In conclusion, this study shows that Rev1 overexpression speeds up mutagenesis and increases TL incidence by decreasing the time from disease emergence to clinical emergence. This may be associated with more frequent DNA damage‐induced genetic instability. Future studies in this area can help develop a better understanding of the mechanisms by which Rev1 participates in the DNA damage response and its function in cancer progression in specific organs.
https://onlinelibrary.wiley.com/doi/10.1111/CAS.16159
IGSF3 is a homophilic cell adhesion molecule that drives lung metastasis of melanoma by promoting adhesion to vascular endothelium
Metastasis, the spread of cancer cells from one part of the body to another, poses a significant challenge in treating solid tumors like melanoma. Interactions between tumor cells and the host microenvironment, particularly stromal cells, are pivotal in driving metastasis. This process involves several steps, including invasion, survival in circulation, migration to distant organs, and growth at secondary sites. Understanding these mechanisms is crucial for developing effective treatment strategies.
The study focuses on exploring the specific role of the immunoglobulin superfamily (IgSF), a diverse group of molecules involved in cancer progression, in lung metastasis. To this end, researchers aimed to identify IgSF molecules involved in promoting metastasis using experimental lung metastasis models. First, they compared the gene expression of highly metastatic B16F10 melanoma cells to their less aggressive counterparts, the parental B16 cells. Their analysis revealed that a particular molecule called IGSF3 was significantly more expressed in the highly metastatic B16F10 cells.

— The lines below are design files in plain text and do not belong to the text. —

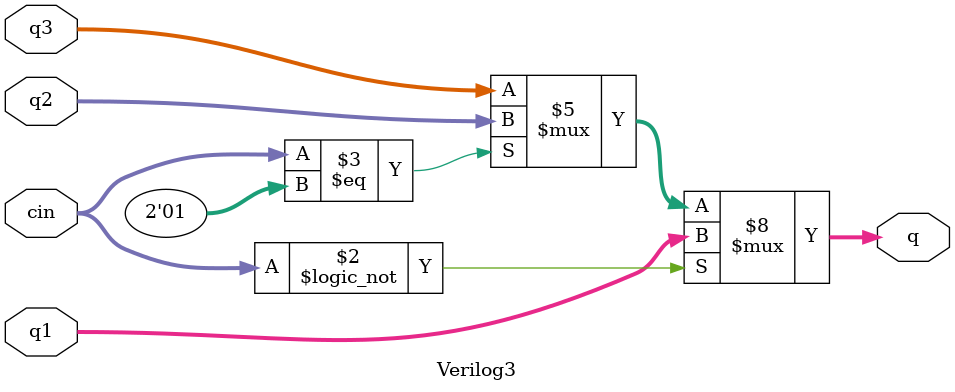
<source format=v>
module Verilog3(q1,q2,q3,q,cin);
	input [9:0] q1;
	input [9:0] q2;
	input [9:0] q3;
	input [1:0] cin;
	output reg [9:0] q;
	
	always @(*)
	begin
		if(cin==2'b00)
			q<=q1;
		else if(cin==2'b01)
			q<=q2;
		else 
			q<=q3;
	end
	
endmodule

</source>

Furthermore, they conducted experiments both in in vitro as well as in mouse models of lung metastasis to investigate the function of IGSF3. They specifically looked at how IGSF3 plays a role in the attachment of melanoma cells to vascular endothelial cells (vECs), cells lining the inner surface of blood vessels, and their subsequent movement into the lungs.
This experiment revealed that IGSF3 plays a critical role in promoting the attachment of melanoma cells to vECs and facilitating their movement into the lungs, a key step in the metastatic process. These findings highlight the potential of targeting IGSF3, to hinder melanoma metastasis. Additionally, the analysis of human melanoma datasets identified a correlation between elevated IGSF3 levels and poorer patient prognosis, indicating its potential as a prognostic marker.
In conclusion, this study sheds light on the critical role of IGSF3 in driving melanoma metastasis, highlighting its potential as both a therapeutic target and a prognostic marker. Further research might reveal the mechanism of IGSF3‐mediated interactions to develop improved treatments and outcomes for melanoma patients. Moreover, the study lays the groundwork for exploring similar mechanisms in other cancers, offering promising avenues for future research.